### [What you need to do]
Which lines in the data below contain the word "using"? Return each of them.

::: Data in this exercise :::

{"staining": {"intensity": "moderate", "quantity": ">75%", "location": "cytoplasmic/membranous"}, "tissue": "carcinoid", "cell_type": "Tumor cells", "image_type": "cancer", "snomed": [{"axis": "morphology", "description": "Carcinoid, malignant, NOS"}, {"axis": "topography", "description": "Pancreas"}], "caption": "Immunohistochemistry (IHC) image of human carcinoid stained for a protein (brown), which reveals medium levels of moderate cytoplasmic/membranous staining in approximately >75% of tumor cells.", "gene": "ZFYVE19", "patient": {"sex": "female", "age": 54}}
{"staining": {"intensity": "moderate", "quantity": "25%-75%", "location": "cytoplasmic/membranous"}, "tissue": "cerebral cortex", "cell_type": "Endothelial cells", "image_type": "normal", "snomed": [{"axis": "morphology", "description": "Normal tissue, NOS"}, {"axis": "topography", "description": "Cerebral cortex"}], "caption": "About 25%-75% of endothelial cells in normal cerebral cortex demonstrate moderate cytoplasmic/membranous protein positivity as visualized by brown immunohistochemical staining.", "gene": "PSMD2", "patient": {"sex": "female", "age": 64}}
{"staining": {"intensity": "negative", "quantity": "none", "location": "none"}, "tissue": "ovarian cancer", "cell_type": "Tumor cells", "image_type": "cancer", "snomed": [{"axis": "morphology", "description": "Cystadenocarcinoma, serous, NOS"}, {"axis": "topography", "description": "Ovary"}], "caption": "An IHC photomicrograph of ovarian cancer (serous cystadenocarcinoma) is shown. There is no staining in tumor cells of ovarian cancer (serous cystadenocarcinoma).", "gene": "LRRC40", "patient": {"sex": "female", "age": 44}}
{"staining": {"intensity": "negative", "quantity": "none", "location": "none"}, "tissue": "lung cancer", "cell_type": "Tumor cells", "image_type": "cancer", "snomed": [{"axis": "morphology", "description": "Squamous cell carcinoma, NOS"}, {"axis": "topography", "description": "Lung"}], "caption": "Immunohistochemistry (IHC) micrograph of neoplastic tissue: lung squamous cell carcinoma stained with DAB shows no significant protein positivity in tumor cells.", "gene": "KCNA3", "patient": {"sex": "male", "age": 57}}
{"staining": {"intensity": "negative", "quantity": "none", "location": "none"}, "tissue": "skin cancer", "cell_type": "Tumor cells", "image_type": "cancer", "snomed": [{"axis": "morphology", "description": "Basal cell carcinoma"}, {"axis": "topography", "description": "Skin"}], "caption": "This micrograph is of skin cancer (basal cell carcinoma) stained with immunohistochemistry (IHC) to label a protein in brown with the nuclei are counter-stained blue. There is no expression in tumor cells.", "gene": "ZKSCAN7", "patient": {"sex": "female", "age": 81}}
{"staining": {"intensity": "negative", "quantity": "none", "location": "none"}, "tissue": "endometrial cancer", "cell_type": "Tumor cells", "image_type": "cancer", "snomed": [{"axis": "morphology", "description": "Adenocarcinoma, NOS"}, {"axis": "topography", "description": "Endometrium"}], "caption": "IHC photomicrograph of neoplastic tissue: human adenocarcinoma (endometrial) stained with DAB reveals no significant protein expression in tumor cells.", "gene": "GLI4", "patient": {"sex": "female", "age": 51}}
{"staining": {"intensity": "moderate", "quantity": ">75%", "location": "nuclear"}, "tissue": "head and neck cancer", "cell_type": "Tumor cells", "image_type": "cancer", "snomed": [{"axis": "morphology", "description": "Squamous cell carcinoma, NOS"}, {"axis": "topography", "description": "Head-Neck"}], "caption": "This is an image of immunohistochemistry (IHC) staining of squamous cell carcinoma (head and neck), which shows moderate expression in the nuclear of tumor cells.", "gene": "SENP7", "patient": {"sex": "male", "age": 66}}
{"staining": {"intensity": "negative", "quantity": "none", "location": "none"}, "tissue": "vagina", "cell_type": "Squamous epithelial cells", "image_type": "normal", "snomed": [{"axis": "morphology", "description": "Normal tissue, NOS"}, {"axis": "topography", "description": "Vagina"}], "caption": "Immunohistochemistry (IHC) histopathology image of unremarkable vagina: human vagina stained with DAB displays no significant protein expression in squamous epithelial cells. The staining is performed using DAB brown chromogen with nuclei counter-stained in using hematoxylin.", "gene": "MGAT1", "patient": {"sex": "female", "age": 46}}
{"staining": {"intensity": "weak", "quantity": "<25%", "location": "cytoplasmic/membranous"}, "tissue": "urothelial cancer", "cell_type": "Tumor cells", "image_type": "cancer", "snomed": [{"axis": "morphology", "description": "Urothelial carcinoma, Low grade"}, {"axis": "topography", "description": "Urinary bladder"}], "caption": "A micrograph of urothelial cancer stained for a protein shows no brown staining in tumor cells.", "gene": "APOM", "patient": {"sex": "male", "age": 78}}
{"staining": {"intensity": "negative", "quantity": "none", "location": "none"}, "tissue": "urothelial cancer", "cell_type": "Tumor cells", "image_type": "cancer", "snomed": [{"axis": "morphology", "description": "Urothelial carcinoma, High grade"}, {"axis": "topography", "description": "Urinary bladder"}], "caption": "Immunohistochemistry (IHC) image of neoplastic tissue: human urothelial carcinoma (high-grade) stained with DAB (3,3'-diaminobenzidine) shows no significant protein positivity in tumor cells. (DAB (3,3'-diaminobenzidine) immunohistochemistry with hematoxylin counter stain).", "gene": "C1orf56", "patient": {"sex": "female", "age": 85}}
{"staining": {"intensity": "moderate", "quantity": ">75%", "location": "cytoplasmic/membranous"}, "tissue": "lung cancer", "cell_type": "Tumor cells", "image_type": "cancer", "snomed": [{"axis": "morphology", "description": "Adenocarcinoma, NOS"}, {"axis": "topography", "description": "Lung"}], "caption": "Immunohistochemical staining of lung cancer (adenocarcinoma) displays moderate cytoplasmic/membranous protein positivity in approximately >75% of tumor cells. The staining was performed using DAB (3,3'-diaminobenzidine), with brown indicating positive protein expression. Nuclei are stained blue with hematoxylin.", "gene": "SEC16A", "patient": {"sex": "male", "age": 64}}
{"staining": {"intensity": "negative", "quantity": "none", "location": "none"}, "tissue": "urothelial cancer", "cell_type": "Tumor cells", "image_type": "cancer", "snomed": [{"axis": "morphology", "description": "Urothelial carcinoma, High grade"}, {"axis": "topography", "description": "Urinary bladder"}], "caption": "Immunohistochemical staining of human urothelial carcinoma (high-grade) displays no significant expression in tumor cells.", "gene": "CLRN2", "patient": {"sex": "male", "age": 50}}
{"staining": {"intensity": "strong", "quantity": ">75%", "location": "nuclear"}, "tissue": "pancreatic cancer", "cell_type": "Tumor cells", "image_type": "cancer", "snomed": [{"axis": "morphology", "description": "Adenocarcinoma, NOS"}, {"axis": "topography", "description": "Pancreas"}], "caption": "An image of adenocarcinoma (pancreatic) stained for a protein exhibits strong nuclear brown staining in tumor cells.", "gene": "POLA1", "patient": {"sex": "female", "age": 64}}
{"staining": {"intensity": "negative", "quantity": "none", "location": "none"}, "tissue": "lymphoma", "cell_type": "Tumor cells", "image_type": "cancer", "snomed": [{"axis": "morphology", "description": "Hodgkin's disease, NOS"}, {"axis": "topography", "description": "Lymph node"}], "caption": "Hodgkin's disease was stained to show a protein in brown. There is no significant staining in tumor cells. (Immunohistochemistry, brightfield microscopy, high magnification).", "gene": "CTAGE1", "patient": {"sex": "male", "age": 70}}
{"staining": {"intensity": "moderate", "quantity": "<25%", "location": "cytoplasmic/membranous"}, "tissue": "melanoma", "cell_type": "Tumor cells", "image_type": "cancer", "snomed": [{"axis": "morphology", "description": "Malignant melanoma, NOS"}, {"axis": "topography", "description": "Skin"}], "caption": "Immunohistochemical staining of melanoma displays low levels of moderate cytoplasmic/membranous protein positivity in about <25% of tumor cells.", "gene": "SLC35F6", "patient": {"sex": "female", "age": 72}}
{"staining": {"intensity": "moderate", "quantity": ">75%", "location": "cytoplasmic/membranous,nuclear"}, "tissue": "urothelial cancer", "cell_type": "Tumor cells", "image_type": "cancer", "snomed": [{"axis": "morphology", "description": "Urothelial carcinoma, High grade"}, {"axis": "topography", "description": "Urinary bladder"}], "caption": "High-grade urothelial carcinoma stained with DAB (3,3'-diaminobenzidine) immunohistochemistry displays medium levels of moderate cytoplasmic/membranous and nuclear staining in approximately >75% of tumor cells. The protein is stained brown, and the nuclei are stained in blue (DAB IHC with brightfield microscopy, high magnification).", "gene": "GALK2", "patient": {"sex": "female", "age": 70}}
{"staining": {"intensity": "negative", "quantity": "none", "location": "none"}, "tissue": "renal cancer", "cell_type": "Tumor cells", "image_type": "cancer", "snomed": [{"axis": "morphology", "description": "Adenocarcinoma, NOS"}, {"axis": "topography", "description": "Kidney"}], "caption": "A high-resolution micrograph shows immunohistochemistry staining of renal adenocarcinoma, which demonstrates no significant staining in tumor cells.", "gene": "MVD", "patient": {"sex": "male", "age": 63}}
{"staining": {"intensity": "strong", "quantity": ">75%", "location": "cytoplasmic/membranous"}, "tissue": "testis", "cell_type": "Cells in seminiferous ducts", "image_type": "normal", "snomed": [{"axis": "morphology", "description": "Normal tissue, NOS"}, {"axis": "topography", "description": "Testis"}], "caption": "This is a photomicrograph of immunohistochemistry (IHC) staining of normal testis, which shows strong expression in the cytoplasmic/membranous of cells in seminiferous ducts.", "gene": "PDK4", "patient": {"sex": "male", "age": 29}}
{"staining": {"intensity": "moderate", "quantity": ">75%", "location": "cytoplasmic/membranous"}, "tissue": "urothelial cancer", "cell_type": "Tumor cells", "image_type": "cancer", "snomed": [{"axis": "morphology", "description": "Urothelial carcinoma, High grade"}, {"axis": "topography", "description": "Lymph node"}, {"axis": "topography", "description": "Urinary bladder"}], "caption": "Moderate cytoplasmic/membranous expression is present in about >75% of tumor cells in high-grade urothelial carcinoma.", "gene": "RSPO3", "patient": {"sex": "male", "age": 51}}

:::

### [Answer space]
{"staining": {"intensity": "negative", "quantity": "none", "location": "none"}, "tissue": "vagina", "cell_type": "Squamous epithelial cells", "image_type": "normal", "snomed": [{"axis": "morphology", "description": "Normal tissue, NOS"}, {"axis": "topography", "description": "Vagina"}], "caption": "Immunohistochemistry (IHC) histopathology image of unremarkable vagina: human vagina stained with DAB displays no significant protein expression in squamous epithelial cells. The staining is performed using DAB brown chromogen with nuclei counter-stained in using hematoxylin.", "gene": "MGAT1", "patient": {"sex": "female", "age": 46}}
{"staining": {"intensity": "moderate", "quantity": ">75%", "location": "cytoplasmic/membranous"}, "tissue": "lung cancer", "cell_type": "Tumor cells", "image_type": "cancer", "snomed": [{"axis": "morphology", "description": "Adenocarcinoma, NOS"}, {"axis": "topography", "description": "Lung"}], "caption": "Immunohistochemical staining of lung cancer (adenocarcinoma) displays moderate cytoplasmic/membranous protein positivity in approximately >75% of tumor cells. The staining was performed using DAB (3,3'-diaminobenzidine), with brown indicating positive protein expression. Nuclei are stained blue with hematoxylin.", "gene": "SEC16A", "patient": {"sex": "male", "age": 64}}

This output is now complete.